Set up a definite integral that represents the volume obtained by rotating the region between the curve $y^{2}=x$ and $y^{2}=2(x-1)$ about the lines below:
(a) Rotate about the y-axis
(b) Rotate about the line $y=3$
The question itself is not hard but I'm having some trouble deciding as to how I should set up the integral. Any guidance?
On
$\textbf{a)}$ Using the disc method and symmetry, we have
$\hspace{.2 in}\displaystyle V=2\int_0^{\sqrt{2}}\pi((R(y))^2-(r(y))^2)dy=\color{blue}{2\int_0^{\sqrt{2}}\pi\left(\left(\frac{y^2}{2}+1\right)^2-(y^2)^2\right)dy}$
$\;\;\;$Alternate answer: (shell method)
$\hspace{.2 in}\displaystyle V=\color{green}{\int_0^{2}2\pi x\big(2\sqrt{x}\big)dx-\int_1^{2}2\pi x\big(2\sqrt{2(x-1)}\big)dx}$
$\textbf{b)}$ Using the shell method,
$\hspace{.2 in}\displaystyle V=\int_{-\sqrt{2}}^{\sqrt{2}}2\pi r(y) h(y)dy=\color{blue}{\int_{-\sqrt{2}}^{\sqrt{2}}2\pi (3-y)\left(\left(\frac{y^2}{2}+1\right)-y^2\right)dy}$
$\;\;\;$Alternate answer: (disc method)
$\hspace{.2 in}\displaystyle V=\color{green}{\int_0^{2}\pi\left((3+\sqrt{x})^2-(3-\sqrt{x})^2\right)dx-\int_1^{2}\pi\left(\left(3+\sqrt{2(x-1)}\right)^2-\left(3-\sqrt{2(x-1)}\right)^2\right)dx}$
When rotated around the y axis the integral is $V=\int \pi x^2 dy$.
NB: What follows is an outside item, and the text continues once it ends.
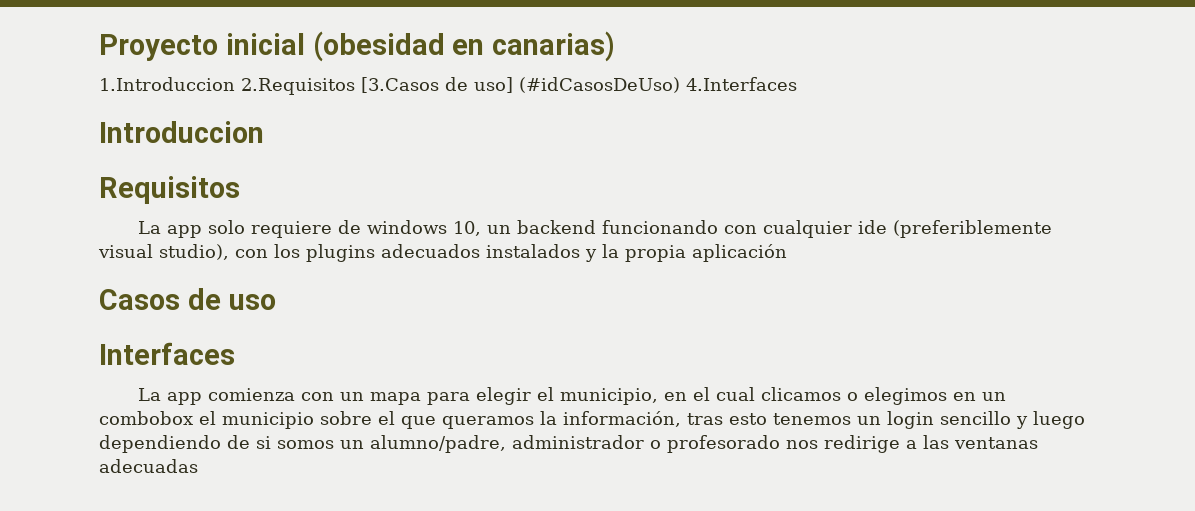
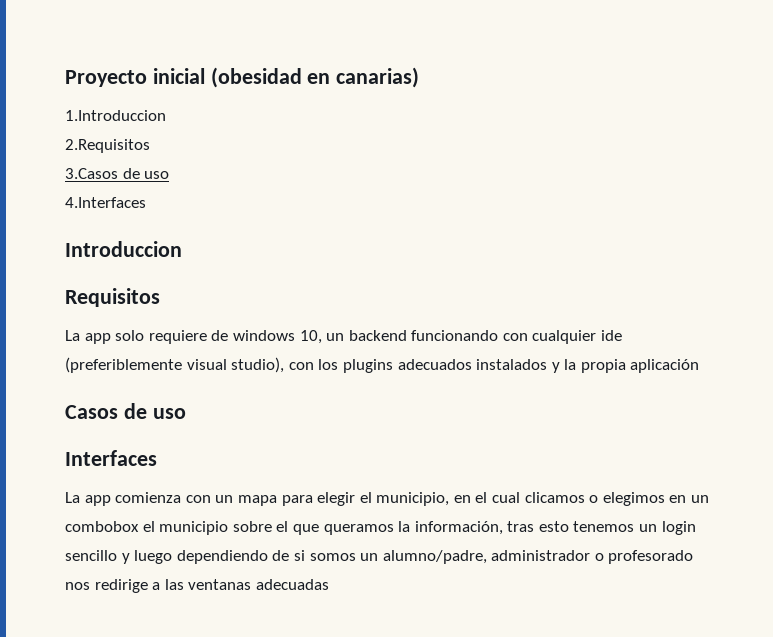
(235, 84) none -> (166, 115) //
[361,77,680,93] [3.Casos de uso] (#idCasosDeUso) -> [65,168,170,179] // 3.Casos de uso //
in your case it would be $$\int \pi (x_2^2-x_1^2)dy$$ where $x_2=f(y),x_1=g(y)$ .
first of all you take a strip of width $dy$ around the $y$ axis and find the volume of that infinitesimal space generated.
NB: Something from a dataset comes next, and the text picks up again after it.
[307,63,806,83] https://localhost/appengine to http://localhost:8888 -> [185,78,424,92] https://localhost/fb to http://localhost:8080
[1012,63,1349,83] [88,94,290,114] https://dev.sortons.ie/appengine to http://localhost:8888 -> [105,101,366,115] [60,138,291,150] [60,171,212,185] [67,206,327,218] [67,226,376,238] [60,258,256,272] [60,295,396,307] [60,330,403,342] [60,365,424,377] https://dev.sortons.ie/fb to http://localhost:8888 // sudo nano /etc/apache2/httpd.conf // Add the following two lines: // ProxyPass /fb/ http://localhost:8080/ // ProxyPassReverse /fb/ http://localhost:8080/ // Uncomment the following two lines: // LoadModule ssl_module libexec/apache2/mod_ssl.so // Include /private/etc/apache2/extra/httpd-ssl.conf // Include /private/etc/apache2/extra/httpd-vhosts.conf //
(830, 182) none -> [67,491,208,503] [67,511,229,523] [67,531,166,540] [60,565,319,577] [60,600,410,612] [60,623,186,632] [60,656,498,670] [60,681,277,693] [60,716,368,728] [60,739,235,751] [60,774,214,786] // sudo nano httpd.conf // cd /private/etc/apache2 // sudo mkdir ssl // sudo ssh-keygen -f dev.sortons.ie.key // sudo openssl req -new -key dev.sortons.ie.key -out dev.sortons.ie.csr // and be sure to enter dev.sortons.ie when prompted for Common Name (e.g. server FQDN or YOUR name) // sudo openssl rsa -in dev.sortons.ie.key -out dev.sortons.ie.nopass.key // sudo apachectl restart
Intuitively it becomes clear that the volume will be the area of the disk multiplied by the element $dy$ to get volume of revolution. $$\int^{\sqrt2}_{-\sqrt2} \pi(y^4-(y^2/2+1)^2)dy$$
b) rotating about the $y=3$ $$V=\pi\int^{2}_{0} ((3-\sqrt x)^2-(3-\sqrt{2x-1})^2)dx$$